# Task goal
Below are records to be transcribed exactly; any pictures should be left out.
┄┄┄┄┄┄┄┄┄┄
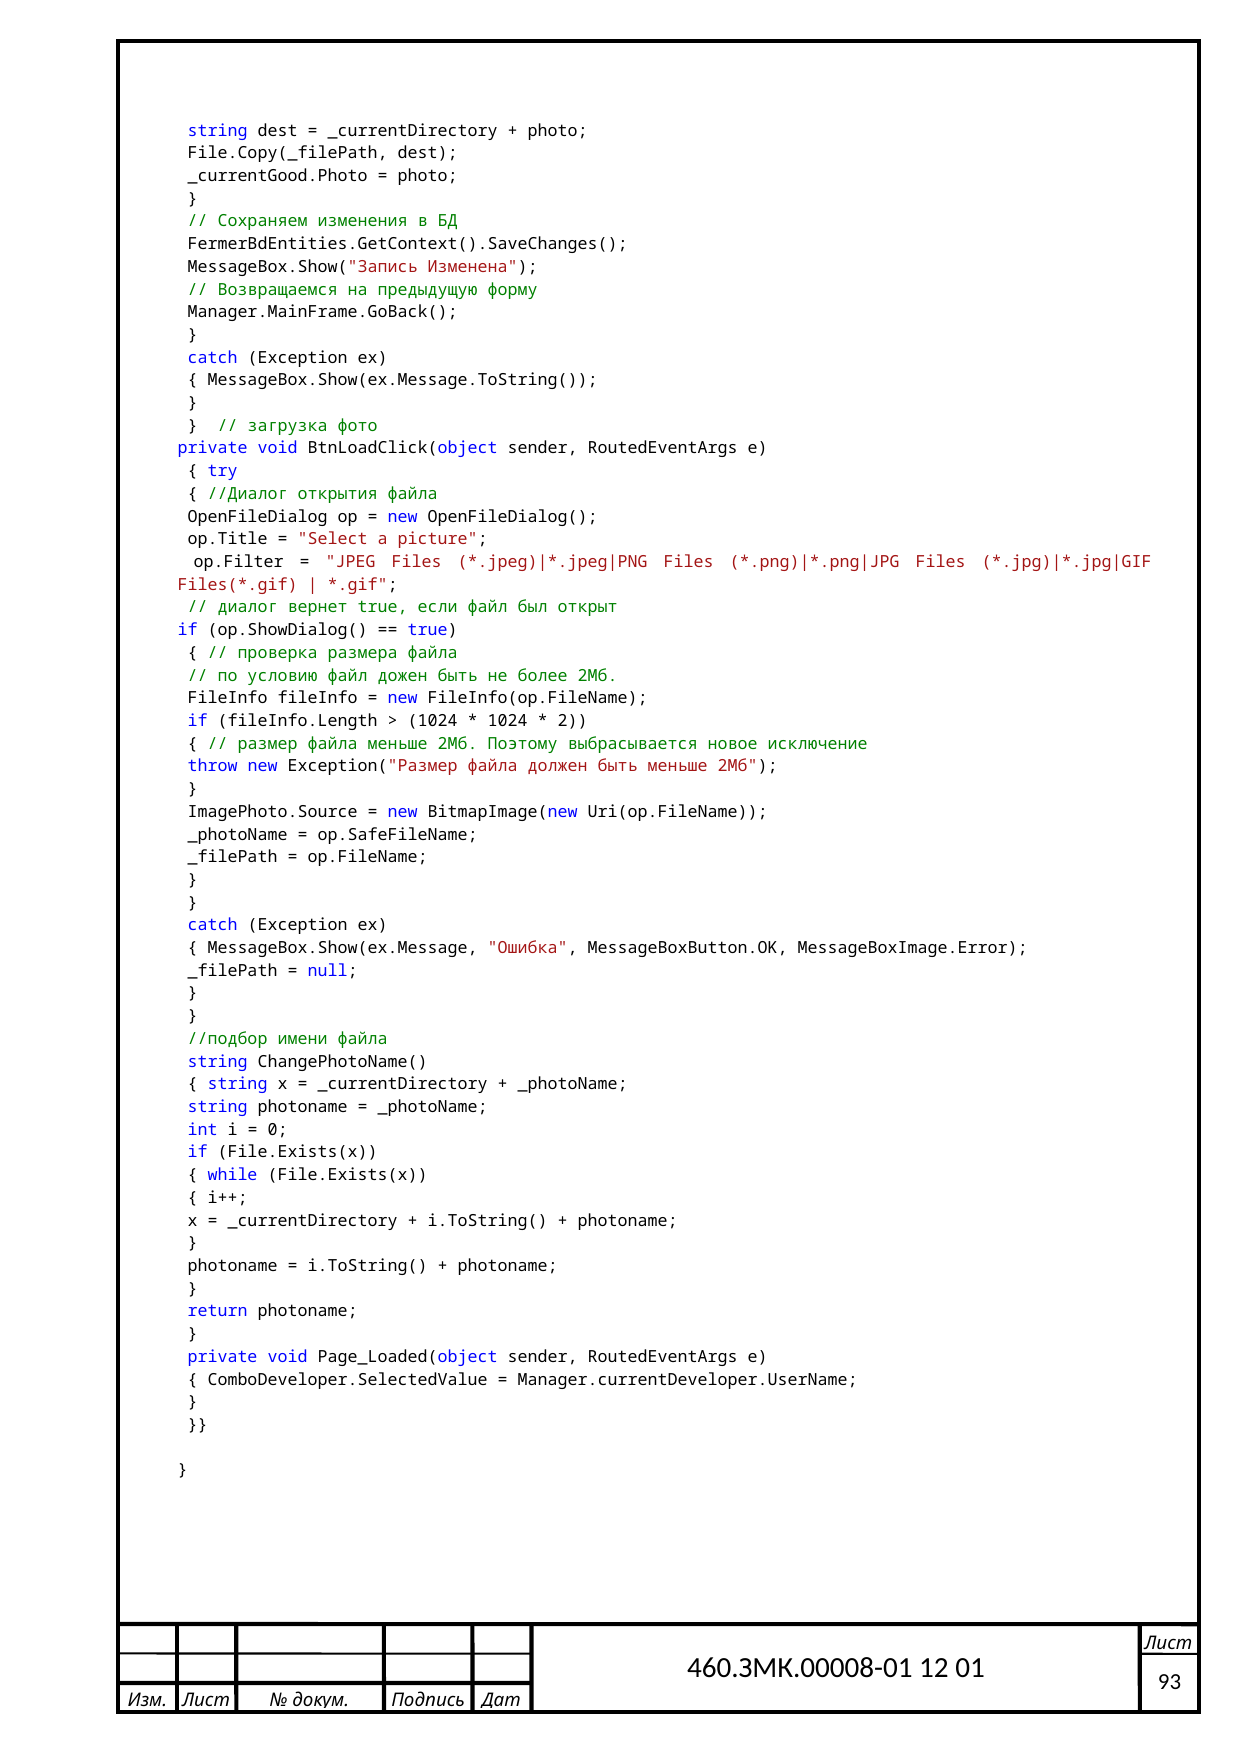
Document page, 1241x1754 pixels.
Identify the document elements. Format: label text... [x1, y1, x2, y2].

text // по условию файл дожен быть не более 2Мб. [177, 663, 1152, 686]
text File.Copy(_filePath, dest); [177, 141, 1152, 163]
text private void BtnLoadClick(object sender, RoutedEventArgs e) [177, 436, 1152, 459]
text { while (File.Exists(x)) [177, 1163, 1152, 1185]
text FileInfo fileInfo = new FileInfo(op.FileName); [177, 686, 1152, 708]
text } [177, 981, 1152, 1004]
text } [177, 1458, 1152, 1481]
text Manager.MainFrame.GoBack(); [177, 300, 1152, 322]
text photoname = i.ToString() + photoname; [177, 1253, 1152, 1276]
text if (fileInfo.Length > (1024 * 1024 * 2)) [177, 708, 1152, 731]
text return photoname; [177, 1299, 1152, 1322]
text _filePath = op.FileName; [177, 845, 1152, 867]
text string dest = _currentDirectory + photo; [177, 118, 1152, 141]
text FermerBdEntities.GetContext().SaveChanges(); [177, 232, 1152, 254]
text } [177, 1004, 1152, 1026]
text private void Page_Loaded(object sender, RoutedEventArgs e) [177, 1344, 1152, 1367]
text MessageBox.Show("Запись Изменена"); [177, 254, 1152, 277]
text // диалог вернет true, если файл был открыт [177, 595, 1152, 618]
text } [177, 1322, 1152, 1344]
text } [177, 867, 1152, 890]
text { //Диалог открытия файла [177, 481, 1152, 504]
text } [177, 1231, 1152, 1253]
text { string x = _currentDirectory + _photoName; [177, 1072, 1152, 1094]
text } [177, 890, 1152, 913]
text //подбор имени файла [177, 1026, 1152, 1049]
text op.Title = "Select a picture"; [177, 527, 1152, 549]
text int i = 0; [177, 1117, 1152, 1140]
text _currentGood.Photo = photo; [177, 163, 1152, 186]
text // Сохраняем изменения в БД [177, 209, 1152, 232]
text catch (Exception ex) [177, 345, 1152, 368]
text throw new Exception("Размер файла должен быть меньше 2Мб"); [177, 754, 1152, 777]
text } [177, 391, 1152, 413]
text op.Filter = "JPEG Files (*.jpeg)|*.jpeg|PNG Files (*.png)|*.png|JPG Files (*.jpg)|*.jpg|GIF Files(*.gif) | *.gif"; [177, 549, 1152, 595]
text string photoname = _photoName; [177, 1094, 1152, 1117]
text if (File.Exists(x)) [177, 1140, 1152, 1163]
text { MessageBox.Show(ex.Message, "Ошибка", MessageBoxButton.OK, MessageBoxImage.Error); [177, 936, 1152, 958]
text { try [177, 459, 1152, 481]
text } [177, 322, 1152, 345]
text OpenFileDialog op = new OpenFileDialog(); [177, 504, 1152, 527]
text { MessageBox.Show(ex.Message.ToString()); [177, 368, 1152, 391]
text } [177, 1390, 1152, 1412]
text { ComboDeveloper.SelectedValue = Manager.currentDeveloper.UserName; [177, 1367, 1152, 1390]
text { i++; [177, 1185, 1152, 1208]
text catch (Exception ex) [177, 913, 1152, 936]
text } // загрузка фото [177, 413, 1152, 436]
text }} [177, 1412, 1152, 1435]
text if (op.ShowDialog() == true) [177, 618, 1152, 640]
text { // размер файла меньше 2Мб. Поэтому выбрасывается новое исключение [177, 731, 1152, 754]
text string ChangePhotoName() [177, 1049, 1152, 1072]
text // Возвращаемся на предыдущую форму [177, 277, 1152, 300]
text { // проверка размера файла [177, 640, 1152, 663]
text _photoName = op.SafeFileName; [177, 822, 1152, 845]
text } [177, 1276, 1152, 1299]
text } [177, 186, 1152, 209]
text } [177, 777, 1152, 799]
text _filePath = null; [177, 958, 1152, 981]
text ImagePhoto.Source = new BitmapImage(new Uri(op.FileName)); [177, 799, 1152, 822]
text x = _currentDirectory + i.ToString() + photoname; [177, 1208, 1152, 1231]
┄┄┄┄┄┄┄┄┄┄
# Output below
Document page, 1241x1754 pixels.
Identify the document elements. Format: label text... [x1, y1, x2, y2].

text // по условию файл дожен быть не более 2Мб. [177, 663, 1152, 686]
text File.Copy(_filePath, dest); [177, 141, 1152, 163]
text private void BtnLoadClick(object sender, RoutedEventArgs e) [177, 436, 1152, 459]
text { while (File.Exists(x)) [177, 1163, 1152, 1185]
text FileInfo fileInfo = new FileInfo(op.FileName); [177, 686, 1152, 708]
text } [177, 981, 1152, 1004]
text } [177, 1458, 1152, 1481]
text Manager.MainFrame.GoBack(); [177, 300, 1152, 322]
text photoname = i.ToString() + photoname; [177, 1253, 1152, 1276]
text if (fileInfo.Length > (1024 * 1024 * 2)) [177, 708, 1152, 731]
text return photoname; [177, 1299, 1152, 1322]
text _filePath = op.FileName; [177, 845, 1152, 867]
text string dest = _currentDirectory + photo; [177, 118, 1152, 141]
text FermerBdEntities.GetContext().SaveChanges(); [177, 232, 1152, 254]
text } [177, 1004, 1152, 1026]
text private void Page_Loaded(object sender, RoutedEventArgs e) [177, 1344, 1152, 1367]
text MessageBox.Show("Запись Изменена"); [177, 254, 1152, 277]
text // диалог вернет true, если файл был открыт [177, 595, 1152, 618]
text } [177, 1322, 1152, 1344]
text } [177, 867, 1152, 890]
text { //Диалог открытия файла [177, 481, 1152, 504]
text } [177, 1231, 1152, 1253]
text { string x = _currentDirectory + _photoName; [177, 1072, 1152, 1094]
text } [177, 890, 1152, 913]
text //подбор имени файла [177, 1026, 1152, 1049]
text op.Title = "Select a picture"; [177, 527, 1152, 549]
text int i = 0; [177, 1117, 1152, 1140]
text _currentGood.Photo = photo; [177, 163, 1152, 186]
text // Сохраняем изменения в БД [177, 209, 1152, 232]
text catch (Exception ex) [177, 345, 1152, 368]
text throw new Exception("Размер файла должен быть меньше 2Мб"); [177, 754, 1152, 777]
text } [177, 391, 1152, 413]
text op.Filter = "JPEG Files (*.jpeg)|*.jpeg|PNG Files (*.png)|*.png|JPG Files (*.jpg)|*.jpg|GIF Files(*.gif) | *.gif"; [177, 549, 1152, 595]
text string photoname = _photoName; [177, 1094, 1152, 1117]
text if (File.Exists(x)) [177, 1140, 1152, 1163]
text { MessageBox.Show(ex.Message, "Ошибка", MessageBoxButton.OK, MessageBoxImage.Error); [177, 936, 1152, 958]
text { try [177, 459, 1152, 481]
text } [177, 322, 1152, 345]
text OpenFileDialog op = new OpenFileDialog(); [177, 504, 1152, 527]
text { MessageBox.Show(ex.Message.ToString()); [177, 368, 1152, 391]
text } [177, 1390, 1152, 1412]
text { ComboDeveloper.SelectedValue = Manager.currentDeveloper.UserName; [177, 1367, 1152, 1390]
text { i++; [177, 1185, 1152, 1208]
text catch (Exception ex) [177, 913, 1152, 936]
text } // загрузка фото [177, 413, 1152, 436]
text }} [177, 1412, 1152, 1435]
text if (op.ShowDialog() == true) [177, 618, 1152, 640]
text { // размер файла меньше 2Мб. Поэтому выбрасывается новое исключение [177, 731, 1152, 754]
text string ChangePhotoName() [177, 1049, 1152, 1072]
text // Возвращаемся на предыдущую форму [177, 277, 1152, 300]
text { // проверка размера файла [177, 640, 1152, 663]
text _photoName = op.SafeFileName; [177, 822, 1152, 845]
text } [177, 1276, 1152, 1299]
text } [177, 186, 1152, 209]
text } [177, 777, 1152, 799]
text _filePath = null; [177, 958, 1152, 981]
text ImagePhoto.Source = new BitmapImage(new Uri(op.FileName)); [177, 799, 1152, 822]
text x = _currentDirectory + i.ToString() + photoname; [177, 1208, 1152, 1231]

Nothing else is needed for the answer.